_Source document_:
┌──

In 2009, MLB launched MLB Network on basic cable similar to the NFL Network. As part of the new network, MLB has told owners to reduce their blackouts due to outrage amongst fans and letters pouring into MLB's offices. In particular, MLB is looking to address the availability of regional sports networks outside teams' immediate home markets. Ostensibly, if teams/channels are not available in certain locations, teams could lose their claims to such areas and coverage would be replaced by the MLB-controlled Extra Innings service.

==Radio blackouts==
In MLB, there are radio blackouts. ESPN Radio has exclusive rights to the World Series and only the flagship stations of the two participating ballclubs can originate coverage, though their broadcasts are also available on SiriusXM (as of April 2021, both on satellite radio and streaming), as well as the subscription Gameday Audio package on MLB.com and MLB.tv. All other network affiliates of the two clubs must carry the ESPN Radio feed, and they may not even be able to do so if they compete with an ESPN Radio affiliate in the same market. Additionally, the two flagships must broadcast ESPN Radio national commercials during their game coverage (though they can run live commercial reads for local sponsors during broadcasts and sell ads during typically extended pre/post-game shows. WCNN, the Atlanta Braves' flagship station, occasionally didn't air such national commercials and aired its normal local advertising during its coverage of the 2021 World Series, and also didn't credit ESPN's sponsorship). The flagship stations are also required to credit the same presenting radio sponsor of the World Series as ESPN Radio (in recent years, AutoZone).

Additionally, radio stations (including flagships) are not allowed to broadcast any MLB games in the live Internet streams of their station programming outside of the flagship station's DMA (example: WDAE, which is the Rays Radio Network flagship, is only allowed to stream its coverage within Pasco, Pinellas, and Hillsborough counties) or on out-of-market radio affiliates that carry the station's main signal. (MLB makes its own streams of the team networks available for a fee.) Some stations will replace the game with a recorded message explaining why the game cannot be heard on their stream. Others will simply stream the station's regularly scheduled programming that is being preempted by the game. Additionally, ESPN Radio also restricts online streaming of their coverage of regular season games to listeners located both within the United States and outside the markets of the teams involved in the games, regardless of the application used.

During the 2021 postseason, the Atlanta Braves streamed its coverage of their entire postseason run completely free of geo-blocking restrictions, including their NLDS, NLCS, and World Series appearances.

└──

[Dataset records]

┌──

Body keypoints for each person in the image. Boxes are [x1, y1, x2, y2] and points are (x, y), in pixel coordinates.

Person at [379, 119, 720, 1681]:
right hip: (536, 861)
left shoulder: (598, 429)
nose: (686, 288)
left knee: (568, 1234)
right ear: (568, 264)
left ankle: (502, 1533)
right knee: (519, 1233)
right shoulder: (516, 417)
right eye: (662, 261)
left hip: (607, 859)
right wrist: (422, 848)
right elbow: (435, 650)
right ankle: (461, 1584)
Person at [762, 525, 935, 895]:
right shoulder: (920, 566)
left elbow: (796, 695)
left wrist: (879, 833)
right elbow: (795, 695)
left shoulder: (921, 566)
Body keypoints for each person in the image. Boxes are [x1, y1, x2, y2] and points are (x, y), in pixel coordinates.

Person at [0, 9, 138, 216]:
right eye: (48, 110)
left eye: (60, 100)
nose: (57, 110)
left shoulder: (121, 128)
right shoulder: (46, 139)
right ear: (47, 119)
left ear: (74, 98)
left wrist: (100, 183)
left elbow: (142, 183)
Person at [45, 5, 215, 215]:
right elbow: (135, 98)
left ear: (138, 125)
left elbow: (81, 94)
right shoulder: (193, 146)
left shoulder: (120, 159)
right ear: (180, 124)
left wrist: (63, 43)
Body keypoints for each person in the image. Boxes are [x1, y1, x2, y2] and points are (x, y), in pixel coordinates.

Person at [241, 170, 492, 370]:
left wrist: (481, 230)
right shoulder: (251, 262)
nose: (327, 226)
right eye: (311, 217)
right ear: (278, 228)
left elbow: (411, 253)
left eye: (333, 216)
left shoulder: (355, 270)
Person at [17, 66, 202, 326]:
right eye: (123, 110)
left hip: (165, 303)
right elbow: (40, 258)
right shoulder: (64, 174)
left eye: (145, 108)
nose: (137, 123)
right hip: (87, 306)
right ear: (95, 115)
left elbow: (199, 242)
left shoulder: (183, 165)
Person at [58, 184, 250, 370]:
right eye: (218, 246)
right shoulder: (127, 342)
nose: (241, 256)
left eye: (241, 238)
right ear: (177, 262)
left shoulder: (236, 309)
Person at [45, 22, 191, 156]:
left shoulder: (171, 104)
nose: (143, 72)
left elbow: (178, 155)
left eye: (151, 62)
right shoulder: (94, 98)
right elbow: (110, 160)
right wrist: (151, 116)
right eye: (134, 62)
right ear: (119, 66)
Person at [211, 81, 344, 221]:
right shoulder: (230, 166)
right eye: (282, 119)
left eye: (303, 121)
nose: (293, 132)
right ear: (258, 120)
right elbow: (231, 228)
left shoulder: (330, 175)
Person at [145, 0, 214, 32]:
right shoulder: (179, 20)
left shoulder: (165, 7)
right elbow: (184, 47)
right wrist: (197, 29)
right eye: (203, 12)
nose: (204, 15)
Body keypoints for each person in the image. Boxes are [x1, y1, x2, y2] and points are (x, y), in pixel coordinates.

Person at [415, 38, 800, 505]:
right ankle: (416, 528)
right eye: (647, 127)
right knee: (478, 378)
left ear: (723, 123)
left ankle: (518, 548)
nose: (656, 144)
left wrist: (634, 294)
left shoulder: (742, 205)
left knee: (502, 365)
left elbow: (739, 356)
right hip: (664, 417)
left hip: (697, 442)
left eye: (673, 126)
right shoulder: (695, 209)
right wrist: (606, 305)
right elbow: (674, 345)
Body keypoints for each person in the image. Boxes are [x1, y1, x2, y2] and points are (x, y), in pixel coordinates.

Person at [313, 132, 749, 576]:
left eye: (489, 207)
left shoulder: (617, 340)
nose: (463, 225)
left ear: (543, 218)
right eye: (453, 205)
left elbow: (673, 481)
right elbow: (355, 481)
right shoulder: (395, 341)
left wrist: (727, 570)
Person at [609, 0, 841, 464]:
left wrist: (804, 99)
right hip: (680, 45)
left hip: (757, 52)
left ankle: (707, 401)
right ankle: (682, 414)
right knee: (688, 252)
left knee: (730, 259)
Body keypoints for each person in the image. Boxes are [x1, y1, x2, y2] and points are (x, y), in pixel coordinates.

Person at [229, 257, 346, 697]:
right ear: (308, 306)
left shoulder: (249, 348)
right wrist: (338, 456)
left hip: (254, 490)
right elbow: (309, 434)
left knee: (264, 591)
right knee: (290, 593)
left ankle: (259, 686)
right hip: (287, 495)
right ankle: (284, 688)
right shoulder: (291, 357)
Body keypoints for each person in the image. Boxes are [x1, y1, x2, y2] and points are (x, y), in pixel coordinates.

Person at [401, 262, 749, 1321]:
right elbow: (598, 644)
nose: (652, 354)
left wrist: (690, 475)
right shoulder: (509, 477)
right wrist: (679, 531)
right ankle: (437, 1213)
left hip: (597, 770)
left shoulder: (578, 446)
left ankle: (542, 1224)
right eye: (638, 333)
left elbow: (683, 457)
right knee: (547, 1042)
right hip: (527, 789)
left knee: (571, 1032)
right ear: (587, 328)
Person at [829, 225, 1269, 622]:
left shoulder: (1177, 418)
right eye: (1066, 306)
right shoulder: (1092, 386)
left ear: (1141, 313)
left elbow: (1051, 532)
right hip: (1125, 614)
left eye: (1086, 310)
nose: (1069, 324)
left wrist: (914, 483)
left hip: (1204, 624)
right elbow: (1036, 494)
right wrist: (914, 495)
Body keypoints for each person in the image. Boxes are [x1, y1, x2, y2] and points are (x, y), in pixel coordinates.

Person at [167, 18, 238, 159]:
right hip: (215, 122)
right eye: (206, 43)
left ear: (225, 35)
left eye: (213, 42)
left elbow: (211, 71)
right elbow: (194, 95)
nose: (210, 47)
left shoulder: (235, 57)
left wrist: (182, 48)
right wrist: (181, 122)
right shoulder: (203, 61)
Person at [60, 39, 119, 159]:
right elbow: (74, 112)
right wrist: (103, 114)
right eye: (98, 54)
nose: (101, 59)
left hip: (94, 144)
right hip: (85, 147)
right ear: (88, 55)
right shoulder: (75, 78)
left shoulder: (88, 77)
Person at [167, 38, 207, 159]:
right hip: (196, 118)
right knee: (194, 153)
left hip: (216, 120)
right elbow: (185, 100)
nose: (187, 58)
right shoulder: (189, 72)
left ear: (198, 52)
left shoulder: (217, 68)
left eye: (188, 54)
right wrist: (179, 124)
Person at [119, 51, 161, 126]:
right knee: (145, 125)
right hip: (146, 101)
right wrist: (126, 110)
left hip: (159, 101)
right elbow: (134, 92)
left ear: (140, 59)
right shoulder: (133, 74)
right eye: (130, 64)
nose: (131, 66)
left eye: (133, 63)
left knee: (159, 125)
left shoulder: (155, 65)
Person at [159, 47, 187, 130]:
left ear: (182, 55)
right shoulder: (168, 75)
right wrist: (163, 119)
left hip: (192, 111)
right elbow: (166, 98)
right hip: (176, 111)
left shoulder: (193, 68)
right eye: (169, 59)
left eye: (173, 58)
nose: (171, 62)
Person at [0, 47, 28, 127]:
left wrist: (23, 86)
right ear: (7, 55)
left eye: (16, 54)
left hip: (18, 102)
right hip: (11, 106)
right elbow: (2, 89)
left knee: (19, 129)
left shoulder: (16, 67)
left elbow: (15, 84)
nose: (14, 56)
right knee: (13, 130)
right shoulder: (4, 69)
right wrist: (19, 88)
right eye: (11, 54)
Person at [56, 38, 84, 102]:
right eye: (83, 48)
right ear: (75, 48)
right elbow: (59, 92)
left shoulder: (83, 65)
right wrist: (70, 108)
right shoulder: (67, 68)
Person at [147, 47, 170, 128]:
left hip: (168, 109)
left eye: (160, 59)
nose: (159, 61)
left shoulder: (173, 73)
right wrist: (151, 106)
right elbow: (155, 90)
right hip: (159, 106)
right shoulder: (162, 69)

└──

_What this task involves_: Update the baseball blackouts text, starting with "In 2009, MLB" and going on through "Extra Innings service.", and write that portion out again with "owners" changed to "clubs".

_Result of the exercise_:
In 2009, MLB launched MLB Network on basic cable similar to the NFL Network. As part of the new network, MLB has told clubs to reduce their blackouts due to outrage amongst fans and letters pouring into MLB's offices. In particular, MLB is looking to address the availability of regional sports networks outside teams' immediate home markets. Ostensibly, if teams/channels are not available in certain locations, teams could lose their claims to such areas and coverage would be replaced by the MLB-controlled Extra Innings service.